Dataset entries:

--------------------------------------------------

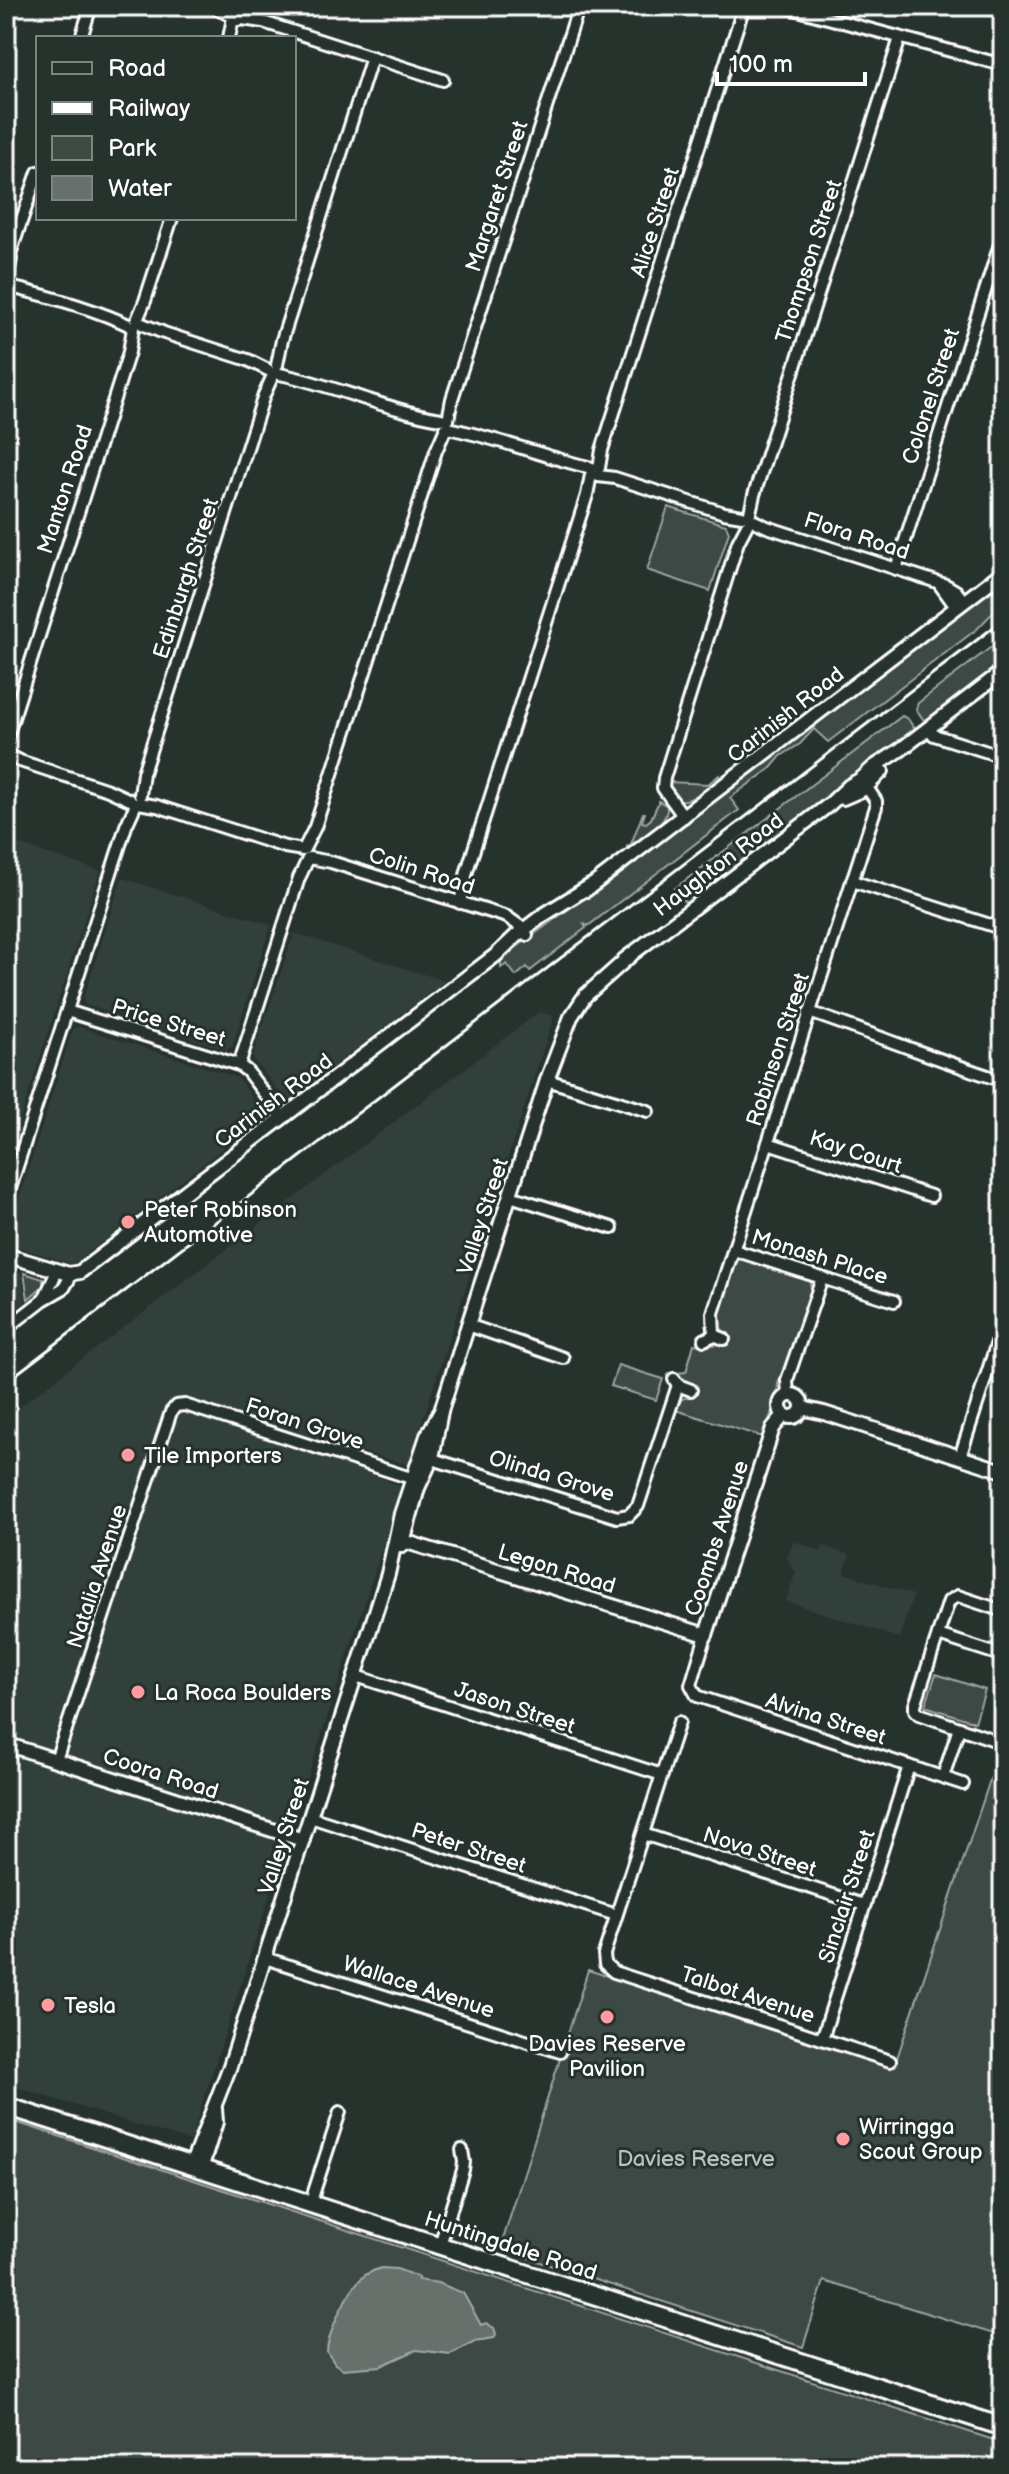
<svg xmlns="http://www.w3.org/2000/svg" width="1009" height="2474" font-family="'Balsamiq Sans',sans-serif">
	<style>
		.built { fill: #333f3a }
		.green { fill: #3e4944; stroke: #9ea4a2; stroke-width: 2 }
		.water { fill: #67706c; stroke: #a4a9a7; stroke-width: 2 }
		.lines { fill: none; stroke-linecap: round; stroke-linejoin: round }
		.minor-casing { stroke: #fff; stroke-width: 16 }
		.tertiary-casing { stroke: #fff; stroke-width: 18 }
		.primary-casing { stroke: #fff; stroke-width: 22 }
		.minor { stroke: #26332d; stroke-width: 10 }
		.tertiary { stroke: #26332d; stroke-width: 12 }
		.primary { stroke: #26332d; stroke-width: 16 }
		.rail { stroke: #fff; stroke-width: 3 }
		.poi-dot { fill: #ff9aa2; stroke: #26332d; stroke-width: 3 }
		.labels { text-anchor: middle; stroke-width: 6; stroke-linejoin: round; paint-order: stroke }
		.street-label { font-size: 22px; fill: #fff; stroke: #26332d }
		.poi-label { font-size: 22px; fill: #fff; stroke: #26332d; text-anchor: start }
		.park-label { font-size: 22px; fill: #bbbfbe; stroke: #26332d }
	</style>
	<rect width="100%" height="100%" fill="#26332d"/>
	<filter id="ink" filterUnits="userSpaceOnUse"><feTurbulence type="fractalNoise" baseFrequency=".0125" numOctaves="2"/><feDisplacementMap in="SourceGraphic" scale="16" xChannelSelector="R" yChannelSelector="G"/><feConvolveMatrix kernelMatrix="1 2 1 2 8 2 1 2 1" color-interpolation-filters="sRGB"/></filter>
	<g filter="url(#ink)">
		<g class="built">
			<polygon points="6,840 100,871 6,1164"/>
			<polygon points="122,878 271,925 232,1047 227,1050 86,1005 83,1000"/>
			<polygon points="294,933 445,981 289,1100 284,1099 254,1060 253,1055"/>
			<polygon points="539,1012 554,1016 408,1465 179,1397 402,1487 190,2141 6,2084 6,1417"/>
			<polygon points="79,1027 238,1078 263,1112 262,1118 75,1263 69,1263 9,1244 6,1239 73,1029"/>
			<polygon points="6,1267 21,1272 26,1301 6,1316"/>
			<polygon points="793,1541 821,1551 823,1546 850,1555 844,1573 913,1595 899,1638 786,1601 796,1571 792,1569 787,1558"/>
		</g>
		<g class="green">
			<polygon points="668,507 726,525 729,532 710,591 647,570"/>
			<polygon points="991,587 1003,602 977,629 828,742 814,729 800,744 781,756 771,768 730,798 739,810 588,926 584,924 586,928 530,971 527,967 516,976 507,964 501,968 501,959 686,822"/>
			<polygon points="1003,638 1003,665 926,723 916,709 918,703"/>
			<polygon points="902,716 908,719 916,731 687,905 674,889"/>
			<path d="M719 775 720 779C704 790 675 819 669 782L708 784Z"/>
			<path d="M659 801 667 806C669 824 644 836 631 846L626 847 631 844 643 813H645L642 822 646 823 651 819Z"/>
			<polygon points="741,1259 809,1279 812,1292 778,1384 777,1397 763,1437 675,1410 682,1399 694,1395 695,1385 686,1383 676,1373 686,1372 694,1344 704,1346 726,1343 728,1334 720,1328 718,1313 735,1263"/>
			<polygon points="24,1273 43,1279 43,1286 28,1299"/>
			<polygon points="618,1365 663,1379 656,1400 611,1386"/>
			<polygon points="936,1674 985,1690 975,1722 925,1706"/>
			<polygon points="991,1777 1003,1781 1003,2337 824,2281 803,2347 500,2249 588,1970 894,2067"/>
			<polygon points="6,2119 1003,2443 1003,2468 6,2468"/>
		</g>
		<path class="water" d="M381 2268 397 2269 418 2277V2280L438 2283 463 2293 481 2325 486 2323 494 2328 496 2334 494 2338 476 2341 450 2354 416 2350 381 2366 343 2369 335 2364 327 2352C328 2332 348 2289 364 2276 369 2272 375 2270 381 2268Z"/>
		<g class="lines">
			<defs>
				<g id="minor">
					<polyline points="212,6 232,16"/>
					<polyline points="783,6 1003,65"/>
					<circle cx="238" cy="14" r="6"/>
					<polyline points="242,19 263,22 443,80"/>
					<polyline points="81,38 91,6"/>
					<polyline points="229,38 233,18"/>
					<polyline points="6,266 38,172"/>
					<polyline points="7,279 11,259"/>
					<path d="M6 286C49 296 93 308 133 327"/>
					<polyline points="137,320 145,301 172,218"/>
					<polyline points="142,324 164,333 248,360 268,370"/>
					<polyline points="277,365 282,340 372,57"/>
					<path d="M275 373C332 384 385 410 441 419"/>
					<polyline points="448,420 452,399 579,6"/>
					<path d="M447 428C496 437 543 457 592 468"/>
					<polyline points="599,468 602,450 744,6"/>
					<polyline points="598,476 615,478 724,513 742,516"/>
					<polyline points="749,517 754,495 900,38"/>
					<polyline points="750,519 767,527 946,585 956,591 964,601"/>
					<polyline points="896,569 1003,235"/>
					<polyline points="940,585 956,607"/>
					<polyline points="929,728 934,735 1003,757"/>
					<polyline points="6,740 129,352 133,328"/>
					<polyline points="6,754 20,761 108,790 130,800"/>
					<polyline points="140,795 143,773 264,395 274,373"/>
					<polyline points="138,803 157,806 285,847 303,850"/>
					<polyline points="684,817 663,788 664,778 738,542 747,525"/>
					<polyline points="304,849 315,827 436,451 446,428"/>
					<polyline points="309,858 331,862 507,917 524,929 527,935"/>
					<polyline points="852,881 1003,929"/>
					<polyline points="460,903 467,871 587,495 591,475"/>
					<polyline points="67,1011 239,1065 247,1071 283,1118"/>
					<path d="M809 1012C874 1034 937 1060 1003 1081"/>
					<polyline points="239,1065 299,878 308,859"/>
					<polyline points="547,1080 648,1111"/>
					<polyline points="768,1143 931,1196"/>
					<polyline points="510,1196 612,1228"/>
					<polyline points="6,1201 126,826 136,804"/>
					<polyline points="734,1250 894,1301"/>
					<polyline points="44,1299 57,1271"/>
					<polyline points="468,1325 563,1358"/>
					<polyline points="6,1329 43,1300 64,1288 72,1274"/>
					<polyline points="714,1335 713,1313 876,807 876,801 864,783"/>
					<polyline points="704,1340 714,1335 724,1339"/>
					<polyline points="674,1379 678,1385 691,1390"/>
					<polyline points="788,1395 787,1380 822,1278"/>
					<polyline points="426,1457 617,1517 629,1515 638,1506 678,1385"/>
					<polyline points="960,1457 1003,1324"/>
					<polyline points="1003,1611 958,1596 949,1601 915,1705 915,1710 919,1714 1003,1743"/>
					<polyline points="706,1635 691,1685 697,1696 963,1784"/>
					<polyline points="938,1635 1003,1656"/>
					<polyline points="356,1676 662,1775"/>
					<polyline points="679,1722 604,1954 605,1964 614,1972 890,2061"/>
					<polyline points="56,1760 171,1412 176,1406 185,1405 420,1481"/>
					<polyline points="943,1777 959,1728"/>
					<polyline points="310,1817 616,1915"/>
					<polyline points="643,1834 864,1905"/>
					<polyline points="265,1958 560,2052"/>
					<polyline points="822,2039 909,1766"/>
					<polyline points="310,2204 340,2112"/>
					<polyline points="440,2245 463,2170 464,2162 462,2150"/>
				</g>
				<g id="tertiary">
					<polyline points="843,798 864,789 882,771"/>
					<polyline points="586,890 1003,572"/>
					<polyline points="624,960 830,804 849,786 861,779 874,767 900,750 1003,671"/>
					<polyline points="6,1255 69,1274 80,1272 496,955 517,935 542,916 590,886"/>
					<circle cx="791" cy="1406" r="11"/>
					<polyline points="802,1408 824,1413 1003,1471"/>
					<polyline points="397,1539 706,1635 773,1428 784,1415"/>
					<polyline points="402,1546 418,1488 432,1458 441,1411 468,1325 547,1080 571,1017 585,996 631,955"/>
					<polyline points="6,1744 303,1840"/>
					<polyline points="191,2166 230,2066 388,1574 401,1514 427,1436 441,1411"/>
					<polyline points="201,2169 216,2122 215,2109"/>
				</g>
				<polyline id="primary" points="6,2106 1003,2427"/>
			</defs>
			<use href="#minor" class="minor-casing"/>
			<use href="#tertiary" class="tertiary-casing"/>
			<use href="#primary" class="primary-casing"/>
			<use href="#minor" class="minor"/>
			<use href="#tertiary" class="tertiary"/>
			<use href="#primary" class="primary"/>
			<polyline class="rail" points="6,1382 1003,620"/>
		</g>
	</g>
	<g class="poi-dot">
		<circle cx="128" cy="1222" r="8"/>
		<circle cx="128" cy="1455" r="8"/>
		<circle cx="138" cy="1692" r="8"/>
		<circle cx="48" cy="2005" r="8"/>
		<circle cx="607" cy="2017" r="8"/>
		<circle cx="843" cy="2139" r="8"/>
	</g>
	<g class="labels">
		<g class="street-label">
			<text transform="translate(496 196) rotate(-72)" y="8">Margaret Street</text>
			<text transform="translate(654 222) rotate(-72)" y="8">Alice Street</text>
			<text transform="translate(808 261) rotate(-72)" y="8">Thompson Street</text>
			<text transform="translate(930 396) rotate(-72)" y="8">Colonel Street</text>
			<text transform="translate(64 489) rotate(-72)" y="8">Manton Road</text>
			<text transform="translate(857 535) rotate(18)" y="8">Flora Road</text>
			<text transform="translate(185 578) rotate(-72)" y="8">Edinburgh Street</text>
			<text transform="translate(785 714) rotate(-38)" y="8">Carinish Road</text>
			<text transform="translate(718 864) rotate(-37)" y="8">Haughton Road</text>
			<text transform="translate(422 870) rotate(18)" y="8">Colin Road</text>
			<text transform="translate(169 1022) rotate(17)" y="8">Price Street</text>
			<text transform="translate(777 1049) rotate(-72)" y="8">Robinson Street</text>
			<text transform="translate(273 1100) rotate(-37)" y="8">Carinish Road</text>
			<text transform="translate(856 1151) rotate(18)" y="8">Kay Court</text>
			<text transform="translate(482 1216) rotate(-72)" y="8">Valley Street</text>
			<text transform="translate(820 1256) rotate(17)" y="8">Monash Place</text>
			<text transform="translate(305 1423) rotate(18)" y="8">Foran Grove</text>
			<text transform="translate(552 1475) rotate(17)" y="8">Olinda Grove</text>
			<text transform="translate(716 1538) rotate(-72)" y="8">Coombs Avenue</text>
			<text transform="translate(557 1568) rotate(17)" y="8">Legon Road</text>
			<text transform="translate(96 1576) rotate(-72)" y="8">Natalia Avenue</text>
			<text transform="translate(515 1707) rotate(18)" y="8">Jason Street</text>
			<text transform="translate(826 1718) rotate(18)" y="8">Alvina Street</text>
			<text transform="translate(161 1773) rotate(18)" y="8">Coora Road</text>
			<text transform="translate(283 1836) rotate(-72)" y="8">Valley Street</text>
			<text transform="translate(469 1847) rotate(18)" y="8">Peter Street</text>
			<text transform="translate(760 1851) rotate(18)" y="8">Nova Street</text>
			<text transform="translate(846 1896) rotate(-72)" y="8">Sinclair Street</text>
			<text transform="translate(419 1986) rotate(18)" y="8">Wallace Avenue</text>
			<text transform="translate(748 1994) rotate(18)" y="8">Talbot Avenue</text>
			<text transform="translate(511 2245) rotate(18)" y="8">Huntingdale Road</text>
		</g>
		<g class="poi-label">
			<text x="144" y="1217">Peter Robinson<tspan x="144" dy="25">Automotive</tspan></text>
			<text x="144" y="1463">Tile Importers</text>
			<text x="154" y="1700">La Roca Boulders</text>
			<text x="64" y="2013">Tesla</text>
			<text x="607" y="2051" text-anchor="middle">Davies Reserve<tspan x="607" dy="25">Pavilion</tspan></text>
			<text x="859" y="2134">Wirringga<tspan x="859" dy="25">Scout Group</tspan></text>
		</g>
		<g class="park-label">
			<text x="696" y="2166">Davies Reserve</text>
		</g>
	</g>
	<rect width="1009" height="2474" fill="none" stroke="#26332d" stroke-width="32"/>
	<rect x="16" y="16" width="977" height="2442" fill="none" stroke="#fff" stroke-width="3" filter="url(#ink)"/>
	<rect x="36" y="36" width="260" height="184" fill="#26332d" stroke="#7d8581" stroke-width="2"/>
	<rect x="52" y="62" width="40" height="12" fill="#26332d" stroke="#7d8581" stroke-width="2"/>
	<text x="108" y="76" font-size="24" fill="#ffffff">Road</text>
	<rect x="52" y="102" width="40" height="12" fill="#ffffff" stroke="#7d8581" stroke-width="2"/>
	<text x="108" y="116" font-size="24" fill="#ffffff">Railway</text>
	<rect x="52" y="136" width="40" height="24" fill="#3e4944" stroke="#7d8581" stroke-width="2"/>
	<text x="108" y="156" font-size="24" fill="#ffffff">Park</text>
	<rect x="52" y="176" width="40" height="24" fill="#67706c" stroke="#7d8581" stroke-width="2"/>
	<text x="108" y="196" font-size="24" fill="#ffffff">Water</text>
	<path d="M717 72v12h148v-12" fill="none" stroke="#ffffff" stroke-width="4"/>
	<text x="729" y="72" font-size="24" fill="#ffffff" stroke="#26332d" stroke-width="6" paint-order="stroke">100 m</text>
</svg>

--------------------------------------------------

● **Try it**:
In the entries above, one line contains "#67706c; stroke: #a4a9a7;" and another contains "#fff; stroke-width: 22". Reproduce exactly those two lines and the lines between them, nothing else.

● **Result**:
		.water { fill: #67706c; stroke: #a4a9a7; stroke-width: 2 }
		.lines { fill: none; stroke-linecap: round; stroke-linejoin: round }
		.minor-casing { stroke: #fff; stroke-width: 16 }
		.tertiary-casing { stroke: #fff; stroke-width: 18 }
		.primary-casing { stroke: #fff; stroke-width: 22 }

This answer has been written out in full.